Essa abertura, embora tímida, provocou alguma questões: o Vaticano estaria deixando de lado um de seus elementos fundamentais da doutrina da igreja católica sobre a proteção da vida?
Nada é menos certo, de acordo com especialistas.
Esta não é a primeira vez que o Vaticano mostra compreensão diante de situações particularmente dramáticas, como ressaltou o papa Francisco.
O pontífice fez uma clara distinção entre o aborto e os métodos contraceptivos e citou Paulo VI (1963-1978), que autorizou de forma excepcional o uso da pílula a religiosas do Congo que temiam ser estupradas por grupos armados que existiam no país.
Estes casos excepcionais não questionam a doutrina do Vaticano, que sempre combateu o aborto e a contracepção, mas sem colocá-los nos mesmo patamar. Esta condenação foi lembrada numa encíclica do papa Paulo VI, publicada em 1968, que desde então não foi modificada pelo Vaticano.
"Uma mudança de doutrina não se faz com declarações improvisadas. A encíclica 'Humanae Vitae' (1968) de Paulo VI continua em vigor", lembra o monsenhor Octavio Ruiz Arenas, arcebispo colombiano, durante muito tempo membro da Congregação para a doutrina da fé, entrevistado pela AFP.

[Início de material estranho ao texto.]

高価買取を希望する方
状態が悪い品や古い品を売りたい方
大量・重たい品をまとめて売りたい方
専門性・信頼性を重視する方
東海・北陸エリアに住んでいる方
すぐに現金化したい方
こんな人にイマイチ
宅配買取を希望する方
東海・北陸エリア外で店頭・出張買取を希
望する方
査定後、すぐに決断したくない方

- 'Nenhuma ou pouca mudança' -
Foi a mesma interpretação, para seu desconsolo, que os representantes da associação americana Catholics for choice ('católicos pela escolha') tiveram. As palavras do papa "representam pouca ou nenhuma mudança", ressaltou o presidente Jon O'Brien, em comunicado.

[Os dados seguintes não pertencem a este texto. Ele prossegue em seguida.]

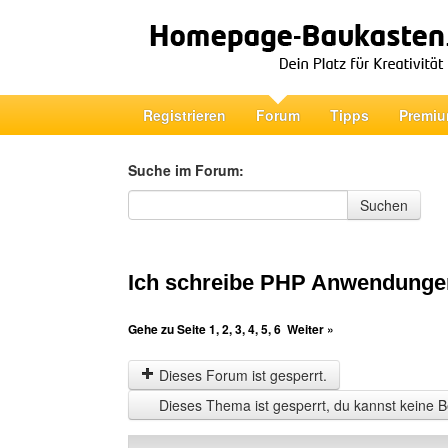
Registrieren
Forum
Tipps
Premiu
Suche im Forum:
Suche im Forum
Suchen
Ich schreibe PHP Anwendungen
Gehe zu Seite
1
,
2
,
3
,
4
,
5
,
6
Weiter »
Dieses Forum ist gesperrt.
Dieses Thema ist gesperrt, du kannst keine B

"Mais grave, essas palavras são perigosas, pelo menos no que diz respeito ao aborto. Já sabemos que quando as mulheres estão desesperadas a ponto de interromper a gravidez, e que elas não têm acesso aos serviços legais e seguros, muitas podem recorrer a abortos clandestinos, e perigosos", apontou O'Brien.
Outras associações veem nas declarações do papa um sinal importante. "Podemos e devemos fazer mais, mas as palavras do papa são um primeiro passo na direção certa", afirmou a ONG brasileira Católicas pelo direito de decidir.

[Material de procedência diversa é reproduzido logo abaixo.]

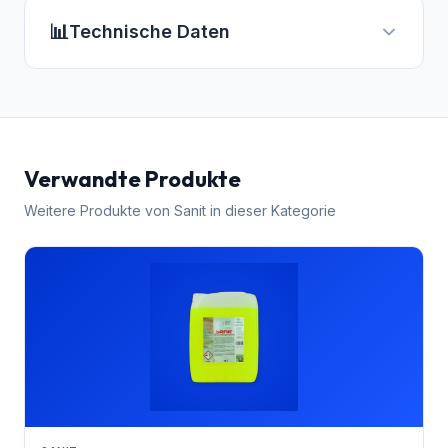
📊
Technische Daten
Verwandte Produkte
Weitere Produkte von
Sanit
in dieser Kategorie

Sobre a contracepção, Francisco reconheceu, ao voltar da África no final de novembro, "uma perplexidade" da igreja sobre a questão do uso do preservativo para lutar contra a aids. Ele considerou que era "um dos métodos", mas que a África tem "feridas mais profundas".
O padre Federico Lombardi, porta-voz da Santa Sé, voltou às declarações do papa nesta sexta-feira evocando o exemplo de seu predecessor Bento XVI. Em entrevista, o papa alemão já havia proposto o uso do preservativo em situações risco de contaminação por aids.
"O contraceptivo ou preservativo, nos casos de urgência e gravidade particular, podem ser objeto de um sério discernimento de consciência. Foi isso que disse o papa" Francisco, explicou Lombardi, entrevistado pela Rádio Vaticano.
As afirmações do pontífice representam então uma certa "abertura, mas de maneira diluída. Uma forma muito jesuíta, que é a de considerar a realidade mais importante do que as ideias", explicou à AFP o vaticanista da agência italiana Askanews, Iacopo Scaramuzzi.
Para ele, o papa Francisco também tomou o cuidado de citar Paulo VI, autor da encíclica condenando a contracepção, para dar segurança aos meios mais conservadores.
Mas o argentino Jorge Bergoglio conhece muito bem a América Latina, maior vítima do vírus da zika, e "tenho a impressão de que o que ele diz segue na realidade uma sabedoria já demonstrada por muitos sacerdotes no continente", quando eles fecham os olhos para a contracepção, explica Scaramuzzi.